Stakeholders in the clearing and forwarding sector now want a directive that ordered over 20 agencies out of Mombasa port reviewed, saying it has failed to meet its objective.
President Uhuru Kenyatta in June last year directed that the Kenya Ports Authority (KPA), Kenya Revenue Authority (KRA), Kenya Railways and Kenya Bureau of Standards (Kebs) are the only agencies mandated to operate at the port, kicking 23 others out of the facility.
Those whose operations were outlawed at the port and the Nairobi Inland Container Depot (NICD) include the Kenya Health Inspectorate (Kephis), Radiation Board and Anti Counterfeit Agency.
The move was aimed at improving efficiency in clearance of goods at the port, saving importers costly demurrages. However, questions have been raised over the effectiveness of the directive with some agencies said to be creeping back to the facility.
They said before the agencies were introduced at the regional port 20 years ago, there was rampant theft of cargo and infiltration of contraband and counterfeit goods. They argued that services of the National Intelligence Service, the Directorate of Criminal Investigation, Kephis and ACA are crucial and should not be kicked out of the port.
The Car Importers Association of Kenya (CIAK) chairman Peter Otieno said after the agencies were removed from the port, it has become difficult to control substandard goods which he said are finding their way into the market.
“What should be clear is that it is not the number of agencies operating at the port that cause the delays. If all checks are done under one roof, it would improve service delivery,” Mr Otieno said.

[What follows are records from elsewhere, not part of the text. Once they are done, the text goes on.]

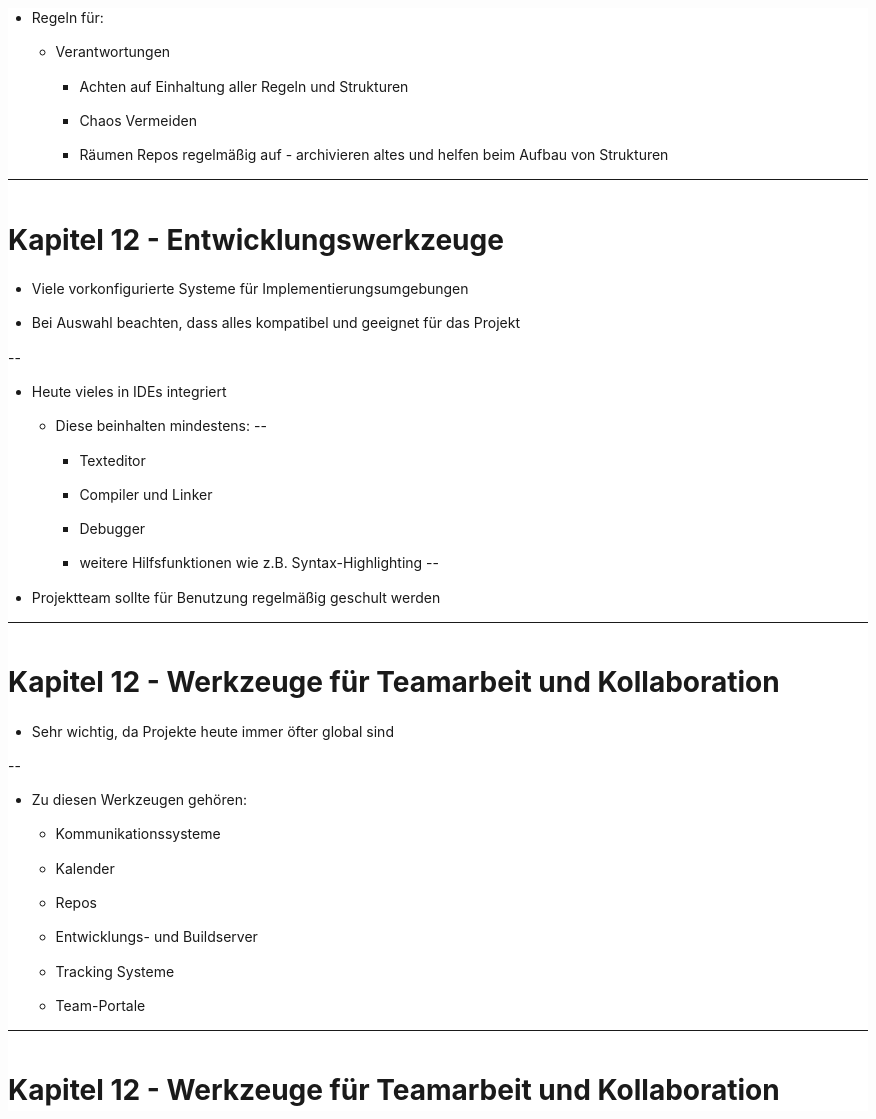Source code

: + Regeln für:

	+ Verantwortungen
	
		+ Achten auf Einhaltung aller Regeln und Strukturen
		
		+ Chaos Vermeiden
		
		+ Räumen Repos regelmäßig auf - archivieren altes und helfen beim Aufbau von Strukturen
		
---
# Kapitel 12 - Entwicklungswerkzeuge

+ Viele vorkonfigurierte Systeme für Implementierungsumgebungen

+ Bei Auswahl beachten, dass alles kompatibel und geeignet für das Projekt

--
+ Heute vieles in IDEs integriert

	+ Diese beinhalten mindestens:
--

		+ Texteditor
		
		+ Compiler und Linker
		
		+ Debugger
		
		+ weitere Hilfsfunktionen wie z.B. Syntax-Highlighting
--

+ Projektteam sollte für Benutzung regelmäßig geschult werden

---
# Kapitel 12 - Werkzeuge für Teamarbeit und Kollaboration

+ Sehr wichtig, da Projekte heute immer öfter global sind

--
+ Zu diesen Werkzeugen gehören:
	
	+ Kommunikationssysteme
	
	+ Kalender

	+ Repos
	
	+ Entwicklungs- und Buildserver
	
	+ Tracking Systeme
	
	+ Team-Portale
	
---
# Kapitel 12 - Werkzeuge für Teamarbeit und Kollaboration
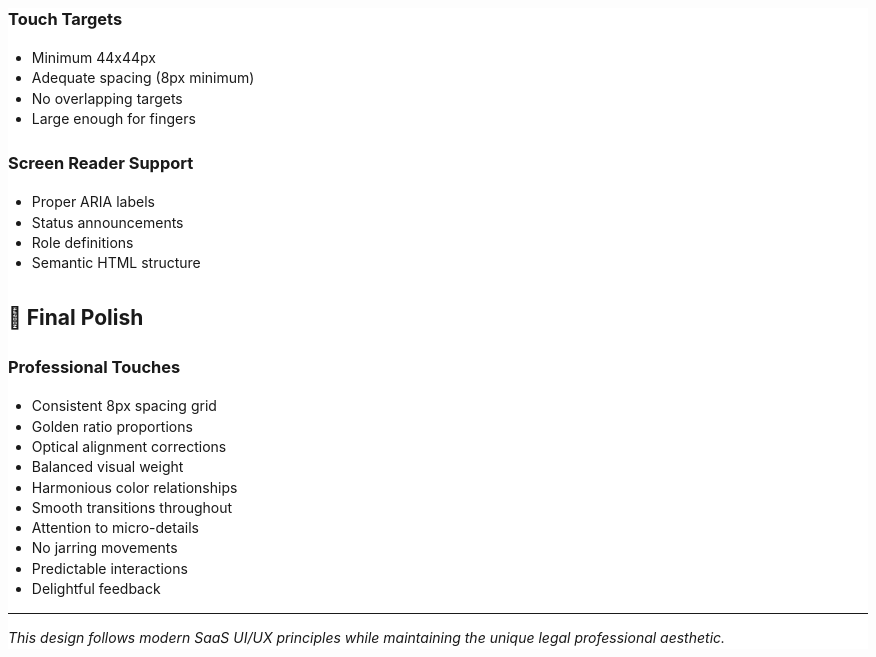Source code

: ### Touch Targets
- Minimum 44x44px
- Adequate spacing (8px minimum)
- No overlapping targets
- Large enough for fingers

### Screen Reader Support
- Proper ARIA labels
- Status announcements
- Role definitions
- Semantic HTML structure

## 🎉 Final Polish

### Professional Touches
- Consistent 8px spacing grid
- Golden ratio proportions
- Optical alignment corrections
- Balanced visual weight
- Harmonious color relationships
- Smooth transitions throughout
- Attention to micro-details
- No jarring movements
- Predictable interactions
- Delightful feedback

---

*This design follows modern SaaS UI/UX principles while maintaining the unique legal professional aesthetic.*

The agencies, he noted, were introduced at the facility around 2000 when it was discovered there were loopholes in clearing of goods.
“The challenge is that if delays are caused by the agencies it is the importer who shoulders the responsibility in the penalties they pay as storage charges. There should be a system where if it is KRA that delays release of a document then officers there should be held to account, otherwise inefficiency will be the order of the day,” he told Shipping&Logistics.
Daniel Nzeki, Container Freight Station Association of Kenya (CFSA) executive officer, said operations of the agencies should be shifted to the CFSs, which have all the facilities required for clearing and cargo inspection.
“The CFSs are customs areas with all the facilities and should be ideal for their operations,” Mr Nzeki said.
However, William Ojonyo, Keynote Logistics managing director, said Service Level Agreements (SLAs) and Standard Operating Procedures (SOPs) should be introduced, where each agency is allocated time within which to complete a task, failure to which they are penalised.
Mr Ojonyo, who is the immediate former Kenya International Freight and Warehousing Association (Kifwa) chairman said importers need to know who would be responsible for the delays and how surcharges would be factored in the agreements.
“The level of service must be determined so that each of the agencies involved in clearing should be responsible for the delays. The issue we should be addressing is not the number of agencies operating at the port but how long each of them takes to pass documents or perform their duties,” he noted.
The concerns come even as performance indicators released by the Northern Corridor Transit and Transport Coordination Authority (NCTTCA) show there are still delays in movement of goods. The indicators measure performance of the port and the Northern Corridor which links land-locked countries of Uganda, Rwanda and Democratic Republic of Congo with the Mombasa port. The NCTTCA Performance Dashboard shows that cargo dwell time at the port (the average time between landing and exit of container from the port), increased to 56.96 hours between January 22 and 28, up from 51.71 hours the previous week.
At the One Stop Centre where release documents are processed, average time between passing of customs entry registration and issuance of release order increased to 56.67 hours between January 22 and 28 up from 40.68 hours the previous week.
Traffic at the Mariakani weighbridge dropped from 4,522 trucks between January 15 and 21 to 4,334 trucks between January 22 and 28.
One of the systems that is expected to improve performance by cargo clearing agencies is the Kenya TradeNet System operated by the Kenya Trade Network Agency (KenTrade)
KenTrade Chief Executive Officer Amos Wangora said the system has a risk management module that helps government agencies intelligently intervene on cargo according to the risks they pose.
“KenTrade is working to bring on board all the government agencies to use this approach to cargo clearance and so far 18 government agencies are utilising it. We are building risk management capacity of government agencies to enable them embrace intelligence-based cargo intervention. This will result in reduced interventions at the ports and borders, enhancing speed of cargo clearance,” Mr Wangora told Shipping & Logistics in an email communication.
However, Mr Wangora said the challenge has been slow adoption of the Single Window System by the agencies.
“Some government agencies did not have the tools required such as computers and the internet to access the Single Window System, while others have staffing constraints. There have also been process and legal challenges leading to duplication among the government agencies,” he added.
A recent stud by the World Bank study and International Finance Corporation (IFC) indicated that the Single Window System saves the Kenyan economy approximately Sh2.5 billion annually. The system has also enhanced transparency, improved revenue collection and cut cost and time in the cargo clearance process and cited as one of the major contributors to Kenya's improved World Bank Ease of Doing Business Index rating.